A glance at the current Americana Music Association chart shows 10 female solo or female-fronted bands in the top 30 spots. This jibs with my personal experience seeking and receiving pitches for new releases.

It’s not surprising, it;s common. The value systems are different.

Generally, there’s very little overlap in the audience for Americana and that of mainstream country music. Much of the Americana fan base is comprised of people that hold some past era of country music as preferred and no longer represented by Music Row or country radio.

Or as Jason Isbell said from the stage at Paramount Center for the Arts in Bristol, Tennessee “It’s not lost on me that this is the birthplace of country music. I live in Nashville, which is the final resting lace for country music.”

Well, that’s not entirely accurate. A wider spectrum of country music is found in Americana. Whether Isbell, Sturgill Simpson, Daniel Romano, Kelsey Waldon or Lee Ann Womack – much of older forms blended with contemporary themes and forms find a creative cultural refuge of sorts. With demanding but open-minded fans and performers given the freedom to push and challenge themselves and the audience.

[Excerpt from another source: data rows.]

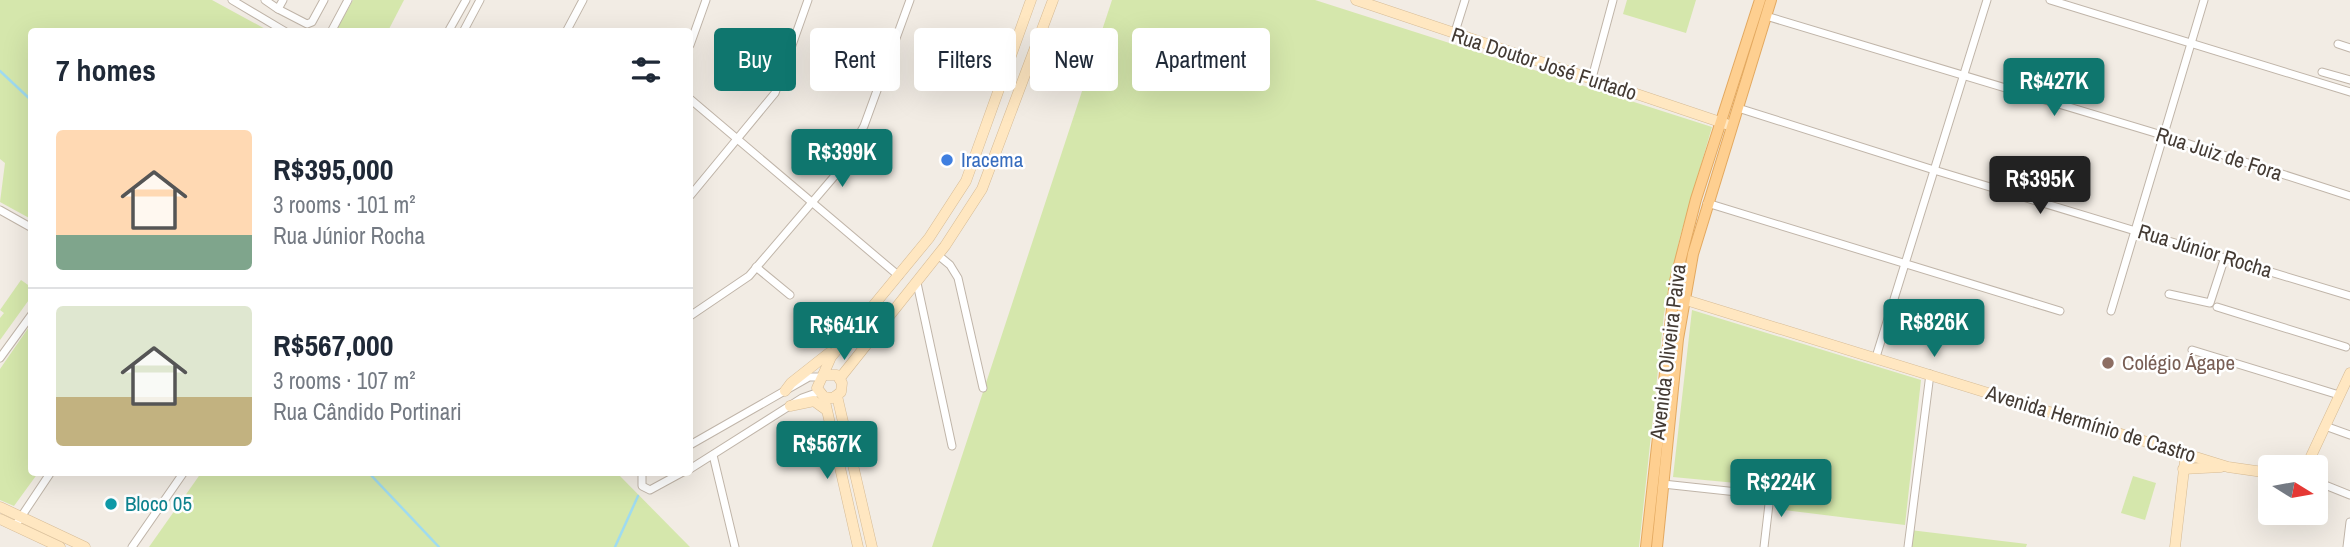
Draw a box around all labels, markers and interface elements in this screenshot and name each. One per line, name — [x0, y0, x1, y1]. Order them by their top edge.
street label: Rua Doutor José Furtado — [1448, 20, 1641, 107]
chip: Buy — [714, 28, 796, 91]
chip: Rent — [810, 28, 900, 91]
chip: Filters — [914, 28, 1016, 91]
chip: New — [1030, 28, 1118, 91]
chip: Apartment — [1132, 28, 1270, 91]
text: 7 homes — [56, 50, 156, 90]
icon: filters — [627, 51, 665, 89]
pin: R$427K — [1997, 58, 2111, 118]
text: R$427K — [2019, 65, 2089, 96]
street label: Rua Juiz de Fora — [2152, 119, 2286, 188]
pin: R$399K — [785, 130, 899, 189]
text: R$399K — [807, 136, 877, 167]
place label: Iracema — [961, 145, 1024, 174]
text: R$395,000 — [273, 149, 393, 189]
marker: Iracema — [939, 152, 955, 168]
pin: R$395K — [1983, 156, 2097, 216]
icon: home — [112, 158, 196, 242]
text: R$395K — [2005, 163, 2075, 194]
text: 3 rooms · 101 m² — [273, 189, 416, 220]
street label: Rua Júnior Rocha — [2135, 216, 2276, 285]
text: Rua Júnior Rocha — [273, 220, 425, 251]
street label: Avenida Oliveira Paiva — [1642, 262, 1693, 442]
pin: R$826K — [1877, 300, 1991, 359]
pin: R$641K — [787, 302, 901, 362]
text: R$826K — [1899, 306, 1969, 337]
text: R$641K — [809, 309, 879, 340]
text: R$567,000 — [273, 325, 393, 365]
icon: home — [112, 334, 196, 418]
place label: Colégio Ágape — [2122, 348, 2235, 377]
marker: Colégio Ágape — [2100, 355, 2116, 371]
text: 3 rooms · 107 m² — [273, 365, 416, 396]
street label: Avenida Hermínio de Castro — [1982, 378, 2200, 469]
text: Rua Cândido Portinari — [273, 396, 462, 427]
pin: R$567K — [770, 421, 884, 481]
text: R$567K — [792, 428, 862, 459]
north arrow — [2258, 455, 2328, 525]
map controls — [2258, 455, 2328, 525]
pin: R$224K — [1724, 460, 1838, 519]
text: R$224K — [1746, 466, 1816, 497]
place label: Bloco 05 — [125, 489, 192, 518]
marker: Bloco 05 — [103, 496, 119, 512]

Sure they want to make music their primary vocation, but they’re not pressured to fit a mold to do so. They’re free to test ideas in the wilds of the road to see what sticks. This encouragement and reward of risk-taking results in richer cultural artifacts. The performer and audience for a community or respect and encouragement to see how far things might be pushed.

Like many things in our great nation our standards for goods have increased in number gradually diminished in quality over time. Wee all know it. And it’s not an accident.

Commercial interests took precedence over health and cultural well-being. Misplaced faith in modern science (chemistry and behavioral) fueled by rationalized greed led to mass pooduced mediocrity. Some made us spiritually so.

These practices, mixed with increased mass-media hype, conditioned us over generations that this was the way of things and they couldn’t be any other way.

But things have changed. The Internet allows sharing of ideas and ideals. Industries noticed and have responded. Local, farm-raised food and craft beer came into vogue as well as organic, more human forms of music void of artifice of motive or manufactured hype.

Or as our great-grandparents called it food, beer and music.

The “Telecommunications Act of 1996” has allowed a great deal of large and small market consolidation across America. To a large corporation relative market preferences and cultural taste is hard (and expensive) to serve. Bedt to load all airwaves to the same L.A. or New York feed and economically spill out cultural sewage while watching approval needles move and cash roll in.

If the cultural pendulum swung away from the artificial and hyped to the authentic and satisfying in food and drink why not a swing in cultural nourishment?

Thus the rise of Americana as a viable genre in all its many, messy manifestations.

Though there is the occasional old gatekeeper mentality toward those judged interlopers (cough…Linda Chorney…cough) for the most part it’s a community of that celebrates great music and holds a high, if murkily defined, standard of quality devoid of gender/race/whatever bias.

There are no Keith Hill looking at detailed demographic reports and market-tested product (songs) to determine whether they should “exist” or not. This form of Taylorism might result in dependably manufactured toasters and cars, but it makes for crappy culture.

Admission to Americana is only respect for music and people. Appreciation for great music, skillfully performed by people that see music as an ends of honest vocation rather than a means to celebrity.

Crazy huh?

Of course if more people sought out their own damn music there would be less opportunity for potential industrial bias.